ICT総研は6月8日、クラウドストレージサービスの市場動向に関する調査結果を発表した。同調査は、クラウドストレージサービス運営会社・関連企業への取材結果に加え、インターネットユーザー4,408人へのWebアンケート調査(期間:2020年5月8日~13日)、各種公開資料などをまとめて分析したもの。

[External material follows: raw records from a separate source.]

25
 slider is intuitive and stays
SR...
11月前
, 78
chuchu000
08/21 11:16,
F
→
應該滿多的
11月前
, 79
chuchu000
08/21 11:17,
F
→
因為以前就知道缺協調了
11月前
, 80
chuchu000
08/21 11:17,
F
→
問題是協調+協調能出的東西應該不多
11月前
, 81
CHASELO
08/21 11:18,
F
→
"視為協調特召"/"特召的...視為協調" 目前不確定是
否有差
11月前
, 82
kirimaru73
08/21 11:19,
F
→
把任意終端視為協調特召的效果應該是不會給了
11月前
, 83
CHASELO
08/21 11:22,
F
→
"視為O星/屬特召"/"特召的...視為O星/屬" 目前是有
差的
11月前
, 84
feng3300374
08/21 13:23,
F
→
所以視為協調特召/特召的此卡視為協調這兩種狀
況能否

クラウドストレージサービス利用者は2022年度に5,561万人、市場規模は857億円へ拡大

  • クラウドストレージサービスの市場規模

同調査によると、コンシューマーがパソコンやスマートフォンに保存する写真、動画、音楽などのデータ容量は増加傾向にあり、これらの保存に適したクラウドストレージサービスの市場が拡大を続けている。2018年度(2019年3月末)に4,684万人だった日本国内の個人向けクラウドストレージサービス利用者は、2019年度に4,962万人となり、2022年度には5,561万人へと増えると同社は推計している。このうち有料サービスの利用者数は、2019年度で1,391万人に達し、2022年度に1,601万人へと増加するという。

さらに、有料サービスの利用者が増加することで、個人向けクラウドストレージサービスの市場規模は2019年度で776億円、2022年度には857億円に拡大する見込みであるとのこと。

Google ドライブが利用者数トップ、iCloud drive、Dropbox、Microsoft OneDriveが続く

  • 現在利用しているクラウドストレージサービス

次に、クラウドストレージサービスの利用実態を把握するための調査では、クラウドストレージサービスの中で最も利用者数が多かったのは、Google ドライブで1,000人、次いでiCloud drive(アップル)が846人、3位はDropboxで572人、Microsoft OneDriveが4位で560人という結果が得られた。同社の前回(2018年9月)の調査ではiCloud driveがトップだったが、今回はGoogleドライブが1位に躍進した。Androidスマートフォンを利用するユーザーが増えたこともその一因であると考えられる。

この他、Evernoteが5位で247人、Amazon Driveが179人という回答結果となり、多くのユーザーは複数のサービスを併用して使い分けているが、今後はサービスの取捨選択が進み、大手事業者のシェアがさらに高まるだろう。

顧客満足度1位はGoogle ドライブ、2位はDropbox、3位にiCloud drive

  • クラウドストレージ利用者の顧客満足度

クラウドストレージサービスの顧客満足度アンケートでは、Google ドライブが最も満足度ポイントが高く75.1ポイントを記録。続いてDropboxが72.0ポイントで2位、iCloud driveが70.8ポイントで3位、Microsoft OneDriveが69.5ポイントで4位となった。5位はAmazon Driveで66.6ポイント、以下Evernoteが65.9ポイントと続いている。 また、満足度の高い事業者のサービスは、「データ保管容量が大きい」「ユーザーインターフェースが良い」「データの共有がしやすい」といった点が評価されているという。

サービス利用者がクラウド上に保管しているデータ量を見ると1?10ギガバイトが全体の43%、1ギガバイト未満が20%となっている。10ギガバイト以上が19%であった。データ量は昨年と比べて増加しており、今後も増加傾向は続きそうだ。

クラウドストレージサービスに満足する理由の1位はデータ保存容量の大きさ

  • 仕事で利用中のクラウドストレージに満足している理由

クラウドストレージを仕事で利用している人は、「データ保存容量が大きい」ことや「運営会社が信頼できる」ことを満足している理由として挙げている。「セキュリティが充実している」ことや「操作がしやすい」「データ共有がしやすい」ことも重要な指標となっているようだ。

リモートワークの機会が増えていることからクラウドストレージサービスを仕事で利用するユーザーも増加傾向にあり、信頼性やセキュリティ、データ共有の重要性はさらに高まると予想される。また、パソコンだけでなくスマートフォンやタブレット端末を通じてリモートワークを行うユーザーも増加するため、クラウドストレージサービスの市場は今後も拡大する見通しである。